La inminente ley, así, es un misil que no admite discusión real que rompe el clima de entendimiento, consenso y solidaridad que el pueblo uruguayo construyó y venía tejiendo bellamente desde la sociedad civil para enfrentar la pandemia, y que devuelve a la política el protagonismo que tuvo hasta el 13 de marzo, cuando se decretó la emergencia sanitaria, sólo que con rasgos más duros.

Con hechos, el gobierno está declarando que poco le importa ese clima de unidad nacional y mucho le importa una ley en la que está la urdimbre política y filosófica con que expresa su aspiración fundacional de una nueva era. En su última conferencia de prensa Lacalle tuvo a su derecha al director de la Oficina de Planeamiento y Presupuesto, Isaac Alfie, cuya presencia justificó refiriéndose varias veces a él como Lito, una familiaridad con la que lo declaró integrante de su círculo áulico. La recesión es inevitable y el ajuste es inevitable, ha dicho Alfie, y él, un cruzado con alegada experiencia en estas lides, es el hombre para el timón de la gesta.
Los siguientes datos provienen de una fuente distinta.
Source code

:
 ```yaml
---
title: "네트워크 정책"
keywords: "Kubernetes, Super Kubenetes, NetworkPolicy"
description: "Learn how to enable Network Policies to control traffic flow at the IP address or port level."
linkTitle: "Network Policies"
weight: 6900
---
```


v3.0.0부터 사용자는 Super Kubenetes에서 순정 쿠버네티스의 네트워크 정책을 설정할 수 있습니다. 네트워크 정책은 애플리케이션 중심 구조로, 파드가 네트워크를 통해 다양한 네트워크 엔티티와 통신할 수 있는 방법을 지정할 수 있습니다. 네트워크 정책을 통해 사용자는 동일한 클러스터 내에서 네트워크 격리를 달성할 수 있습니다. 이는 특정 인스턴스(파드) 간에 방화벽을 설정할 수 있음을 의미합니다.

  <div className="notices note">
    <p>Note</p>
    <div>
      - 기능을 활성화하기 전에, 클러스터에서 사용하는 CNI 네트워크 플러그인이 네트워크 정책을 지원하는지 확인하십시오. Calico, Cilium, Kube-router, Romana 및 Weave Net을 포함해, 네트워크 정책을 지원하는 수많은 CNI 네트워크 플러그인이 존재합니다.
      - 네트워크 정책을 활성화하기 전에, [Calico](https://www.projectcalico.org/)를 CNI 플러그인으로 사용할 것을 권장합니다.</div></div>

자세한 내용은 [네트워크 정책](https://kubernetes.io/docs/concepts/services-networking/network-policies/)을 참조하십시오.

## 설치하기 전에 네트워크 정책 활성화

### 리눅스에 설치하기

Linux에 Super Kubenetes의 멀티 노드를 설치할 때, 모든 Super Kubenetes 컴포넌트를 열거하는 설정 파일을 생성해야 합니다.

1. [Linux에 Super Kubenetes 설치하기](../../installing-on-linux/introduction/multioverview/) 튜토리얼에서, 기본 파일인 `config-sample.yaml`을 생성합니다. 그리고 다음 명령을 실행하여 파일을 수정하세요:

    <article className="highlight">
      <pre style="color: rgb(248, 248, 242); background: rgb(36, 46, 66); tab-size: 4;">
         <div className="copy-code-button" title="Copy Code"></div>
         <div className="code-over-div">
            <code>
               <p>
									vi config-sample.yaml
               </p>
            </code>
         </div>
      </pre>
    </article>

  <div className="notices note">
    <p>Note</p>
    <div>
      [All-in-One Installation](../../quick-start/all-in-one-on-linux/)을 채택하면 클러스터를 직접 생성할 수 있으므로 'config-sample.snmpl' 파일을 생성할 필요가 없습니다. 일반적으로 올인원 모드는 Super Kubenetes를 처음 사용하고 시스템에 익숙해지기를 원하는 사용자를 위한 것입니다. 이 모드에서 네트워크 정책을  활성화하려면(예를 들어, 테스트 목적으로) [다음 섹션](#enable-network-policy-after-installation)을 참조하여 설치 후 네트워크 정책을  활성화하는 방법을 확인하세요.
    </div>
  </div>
La LUC se propone corregir lo que este gobierno entiende fue el error de la gestión de Mauricio Macri al frente de Argentina: el gradualismo. Será la imposición de una política de shock, diga lo que diga la oposición; al dar a conocer la LUC, Lacalle quemó sus naves y ya no hay marcha atrás.

Por qué la LUC se presenta ahora y no después es una materia que habilita conjeturas. La obvia es que en tiempos de cuarentena, la reacción ciudadana a los cambios en 30 políticas públicas tendrá muchos menos decibeles que los que provocaría la mucha labor posible de la conjunción política y social que se empezaba a construir, arracimando las oposiciones, y que se expresaría en actos, manifestaciones y una unidad de propósitos que hasta podría facilitar un referéndum contra la ley. Otra razón es que el lunes vence el plazo para comunicar a UPM la suspensión de la obra por razones de fuerza mayor, como es una pandemia (cláusula 7 del contrato). Pero, puestos a discusión ambos temas, la LUC se impone con prioridad en el debate público.

Pero hay más. De lo poco que dijo Lito Alfie hay un concepto a examinar: “Tenemos ventajas respecto de Europa, lo que nos da tiempo para estudiar mejoras”. Esto expresa que el análisis epidemiológico en el que se basa le dice que lo peor ya pasó; así lo sugiere también, por ejemplo, la anunciada reanudación de clases en escuelas rurales, que le da actualidad a la idea de que hay un fin a la vista para el calvario. Esto va en contra de mucha y fundada opinión científica y de diversas experiencias (entre ellas la del vecino Brasil, con la mecha prendida de la negligencia con que su presidente trata el tema de la covid-19), que afirma que lo peor está en verdad por venir. Lo cierto es que, como en la época feudal, estamos encerrados en nuestro castillito, sitiados por la horda de virus, y no habrá solución real hasta que un medicamento contenga la enfermedad en cada persona o se llegue a la vacuna.

De este castillito sitiado, el gobierno quiere que Uruguay salte a la nueva modernidad que plantea, por ejemplo, Henry Kissinger en su texto de The Wall Street Journal del 3 de abril: esta pandemia alterará para siempre el orden mundial, pues es más compleja que la crisis económica de 2008, por provocar una contracción más veloz y más global. Como Kissinger, este gobierno quiere avanzar a un programa de colaboración global, pero lo hace sin abordar las necesidades del momento. La tranquilidad que se propuso transmitir Lacalle en conferencia de prensa sobre la sobrada capacidad sanitaria del país para enfrentar la pandemia expresó ese salto al vacío, en un país que tuvo que unir a la Administración de los Servicios de Salud del Estado, el Institut Pasteur y a Universidad de la República para poder procesar test de detección de covid-19, y en el que es un problema fabricar hisopos.